President Donald Trump couldn’t appease the appeals court that first rebuked him over his travel ban, as a panel of judges dealt him yet another legal setback Monday despite administration efforts to help the ban survive judicial scrutiny.
More than three months since the president went back to the drawing board on his original executive order, the U.S. Court of Appeals for the 9th Circuit again refused to reinstate the revised version, which aimed to impose a ban on travel from six Muslim-majority countries and a suspension of the refugee resettlement program.
“The Immigration and Nationality Act … gives the President broad powers to control the entry of aliens, and to take actions to protect the American public. But immigration, even for the President, is not a one-person show,” said the court in a unanimous, unsigned ruling.
“The President’s authority is subject to certain statutory and constitutional restraints. We conclude that the President, in issuing the Executive Order, exceeded the scope of the authority delegated to him by Congress,” the court added.

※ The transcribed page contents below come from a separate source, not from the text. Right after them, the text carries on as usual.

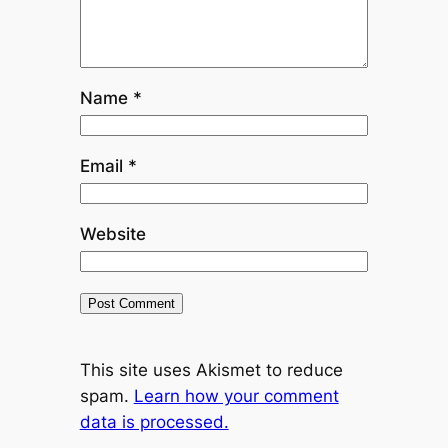
Name
*
Email
*
Website
This site uses Akismet to reduce
spam.
Learn how your comment
data is processed.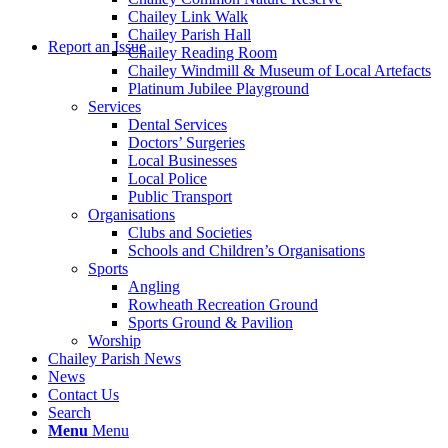
Chailey Link Walk
Chailey Parish Hall
Report an Issue
Chailey Reading Room
Chailey Windmill & Museum of Local Artefacts
Platinum Jubilee Playground
Services
Dental Services
Doctors’ Surgeries
Local Businesses
Local Police
Public Transport
Organisations
Clubs and Societies
Schools and Children’s Organisations
Sports
Angling
Rowheath Recreation Ground
Sports Ground & Pavilion
Worship
Chailey Parish News
News
Contact Us
Search
Menu
Menu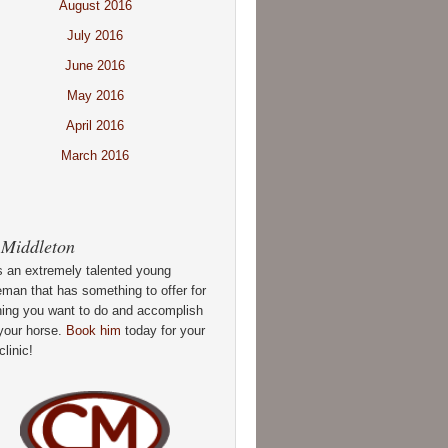
August 2016
July 2016
June 2016
May 2016
April 2016
March 2016
 Middleton
s an extremely talented young
man that has something to offer for
hing you want to do and accomplish
your horse.
Book him
today for your
clinic!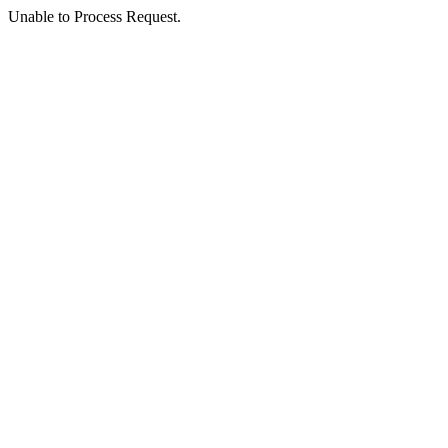
Unable to Process Request.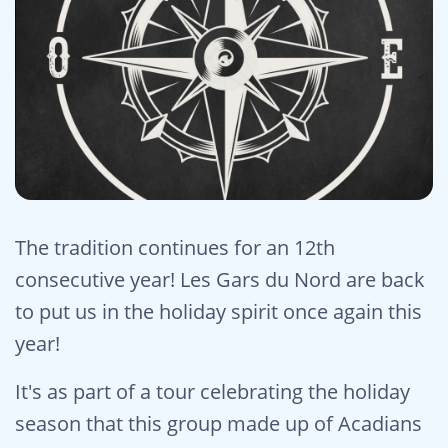
The tradition continues for an 12th
consecutive year! Les Gars du Nord are back
to put us in the holiday spirit once again this
year!
It's as part of a tour celebrating the holiday
season that this group made up of Acadians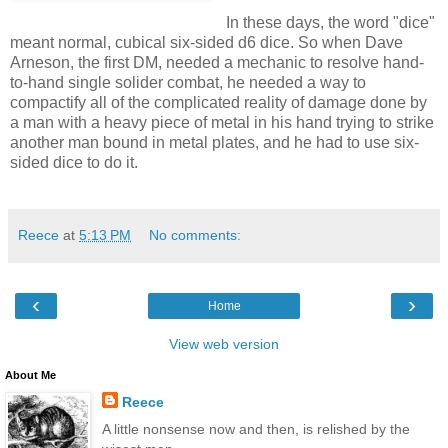
In these days, the word "dice"
meant normal, cubical six-sided d6 dice. So when Dave
Arneson, the first DM, needed a mechanic to resolve hand-
to-hand single solider combat, he needed a way to
compactify all of the complicated reality of damage done by
a man with a heavy piece of metal in his hand trying to strike
another man bound in metal plates, and he had to use six-
sided dice to do it.
Reece
at
5:13 PM
No comments:
‹
›
Home
View web version
About Me
Reece
A little nonsense now and then, is relished by the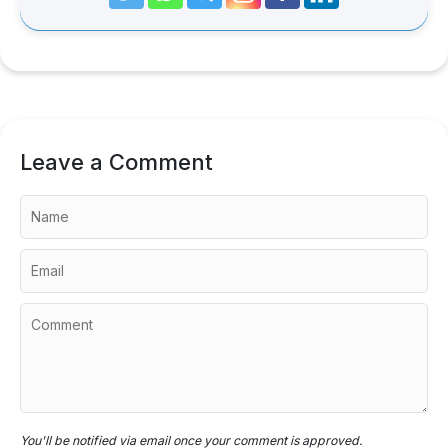
Leave a Comment
You'll be notified via email once your comment is approved.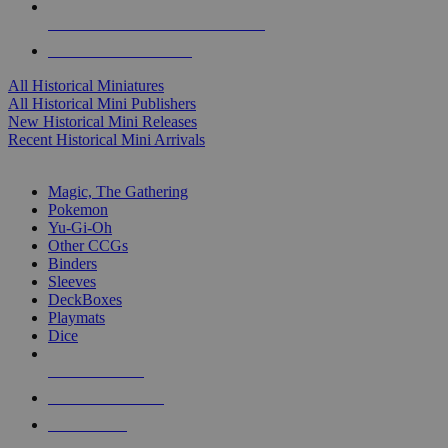
ALL HISTORICAL MINI PUBLISHERS
ALL HISTORICAL MINIS
All Historical Miniatures
All Historical Mini Publishers
New Historical Mini Releases
Recent Historical Mini Arrivals
MAGIC & CCG SUB-CATEGORIES
Magic, The Gathering
Pokemon
Yu-Gi-Oh
Other CCGs
Binders
Sleeves
DeckBoxes
Playmats
Dice
NEW RELEASES
RECENT ARRIVALS
PRE-ORDERS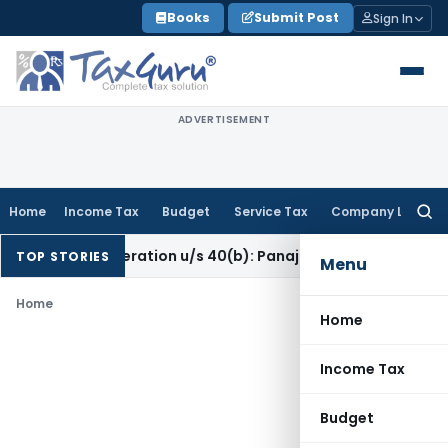
Skip
Books
Submit Post
Sign In
to
content
ADVERTISEMENT
Home
Income Tax
Budget
Service Tax
Company Law
Searc
for:
ers’ Remuneration u/s 40(b): Panaji ITAT
Income Tax
Panaji I
TOP STORIES
Menu
Home
Home
Income Tax
Budget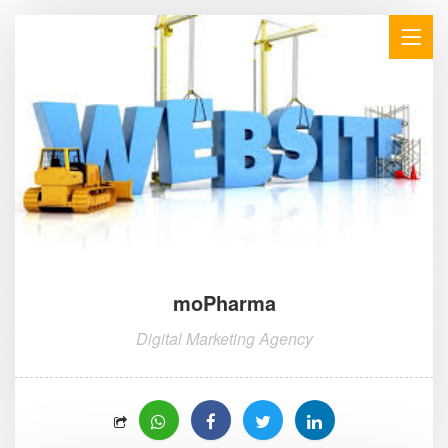
moPharma
Digital Marketing Agency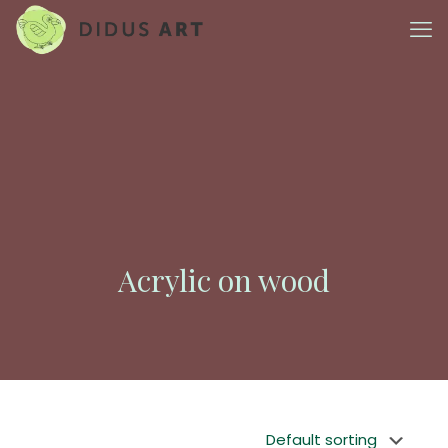
Acrylic on wood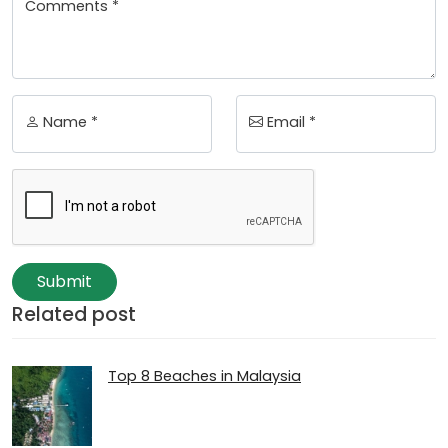
Comments *
Name *
Email *
Submit
Related post
Top 8 Beaches in Malaysia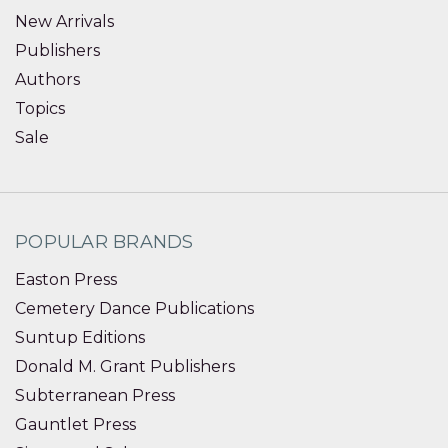
New Arrivals
Publishers
Authors
Topics
Sale
POPULAR BRANDS
Easton Press
Cemetery Dance Publications
Suntup Editions
Donald M. Grant Publishers
Subterranean Press
Gauntlet Press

The ruling is a victory for the state of Hawaii, which led the charge against the travel restrictions on the West Coast. A separate case out of Maryland, in which the Trump administration suffered a bruising defeat last month, is also making its way to the Supreme Court.
The pair of court challenges are now teed up for a showdown before the nation’s highest court, which will have to determine whether Trump and his surrogates’ history of anti-Muslim sentiment — both before and after the chief executive took office — should be considered when weighing whether the travel ban is unconstitutional.
In court challenges across the country, the Department of Justice has maintained that the executive order is “facially legitimate” and was issued in good faith. It has also denied that it was meant to target members of a religious group. Instead, the administration has argued the travel ban is a lawful exercise of the president’s authority, given to him by Congress, to exclude noncitizens from the country.
This is a developing story and will be updated.